Hi Heinrich,

On Sun, 11 Aug 2024 at 15:50, Simon Glass <[email protected]> wrote:
>
> +Marek Vasut too
>
> Hi Heinrich,
>
> On Fri, 9 Aug 2024 at 13:02, Heinrich Schuchardt <[email protected]> wrote:
> >
> >
> >
> > Am 9. August 2024 20:36:35 MESZ schrieb Simon Glass <[email protected]>:
> > >Hi Heinrich,
> > >
> > >On Fri, 9 Aug 2024 at 11:32, Heinrich Schuchardt <[email protected]> 
> > >wrote:
> > >>
> > >> On 01.08.24 19:36, Simon Glass wrote:
> > >> > The EFI_LOADER_BOUNCE_BUFFER feature was added many years ago. It is 
> > >> > not
> > >> > clear whether it is still needed, but 24 boards (lx2160ardb_tfa_stmm,
> > >> > lx2162aqds_tfa_SECURE_BOOT and the like) use it.
> > >> >
> > >> > This feature uses EFI page allocation to create a 64MB buffer 'in 
> > >> > space'
> > >> > without any knowledge of where boards intend to load their images. This
> > >> > may result in image corruption or other problems.
> > >> >
> > >> > For example, if the feature is enabled on qemu_arm64 it puts the EFI
> > >> > bounce buffer at 1045MB, with the kernel at 1028MB and the ramdisk at
> > >> > 1088MB. The kernel is probably smaller than 27MB but the buffer does
> > >> > overlap the ramdisk.
> > >> >
> > >> > The solution is probably to use BOUNCE_BUFFER instead, with the EFI
> > >> > version being dropped. For now, show the address of the EFI bounce
> > >> > buffer so people have a better chance to detect the problem.
> > >> >
> > >> > Note: I avoided converting this #ifdef to use IS_ENABLED() since I hope
> > >> > that the feature may be removed.
> > >>
> > >> EFI_BLOCK_IO_PROTOCOL.ReadBlocks() and
> > >> EFI_BLOCK_IO_PROTOCOL.WriteBlocks() are expected to block until all
> > >> bytes are transferred.
> > >>
> > >> The complete file transfer is chunked according to the size of the EFI
> > >> bounce buffer.
> > >>
> > >> Taking care of alignment issues would best handled by the block uclass.
> > >>
> > >> When CONFIG_BOUNCE_BUFFER=y, bounce_buffer_start_extalign() uses
> > >> memalign() which limits the bounce buffer to available malloc() memory
> > >> (typically < 2 MiB).
> > >>
> > >> I cannot see how blk_read() with CONFIG_BOUNCE_BUFFER=y will work if
> > >> blkcnt * desc->blksz is greater than the available malloc memory.

- Dataset excerpts:
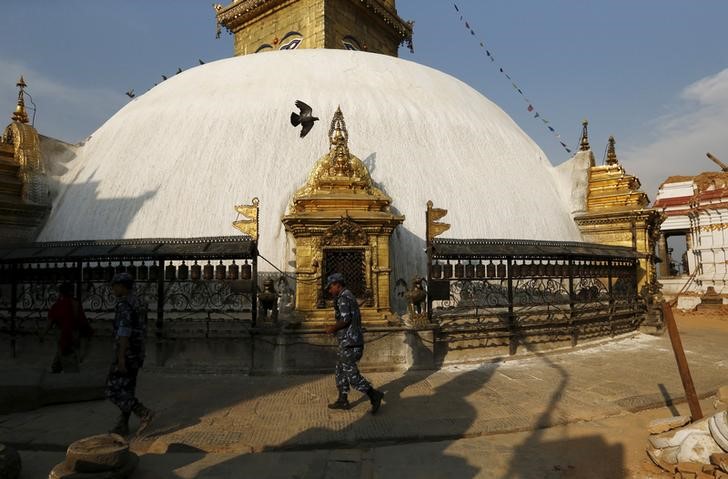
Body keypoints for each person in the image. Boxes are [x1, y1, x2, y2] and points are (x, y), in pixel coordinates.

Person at [323, 273, 384, 413]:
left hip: (350, 342)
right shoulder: (347, 295)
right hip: (349, 340)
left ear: (338, 284)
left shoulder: (343, 297)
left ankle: (374, 395)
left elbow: (345, 320)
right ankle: (342, 399)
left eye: (331, 287)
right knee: (340, 370)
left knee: (351, 374)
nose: (329, 290)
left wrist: (332, 328)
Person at [106, 272, 154, 436]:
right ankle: (122, 425)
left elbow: (124, 332)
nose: (113, 289)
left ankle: (143, 412)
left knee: (112, 390)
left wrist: (120, 358)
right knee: (128, 388)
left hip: (126, 353)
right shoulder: (139, 302)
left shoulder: (124, 304)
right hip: (138, 352)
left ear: (122, 286)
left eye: (114, 286)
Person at [41, 282, 91, 373]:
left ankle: (69, 375)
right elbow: (82, 321)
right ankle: (56, 367)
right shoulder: (76, 304)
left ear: (61, 293)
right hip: (74, 333)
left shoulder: (57, 305)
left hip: (61, 333)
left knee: (66, 353)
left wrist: (43, 334)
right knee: (64, 351)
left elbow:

- Task brief: In the email thread on the EFI bounce buffer, translate this sentence into German: "The complete file transfer is chunked according to the size of the EFI bounce buffer." The lines after the email thread are separate material and unrelated to it.

- Response to this task: Die gesamte Dateiübertragung wird entsprechend der Größe des EFI-Bounce-Buffers in Blöcke aufgeteilt.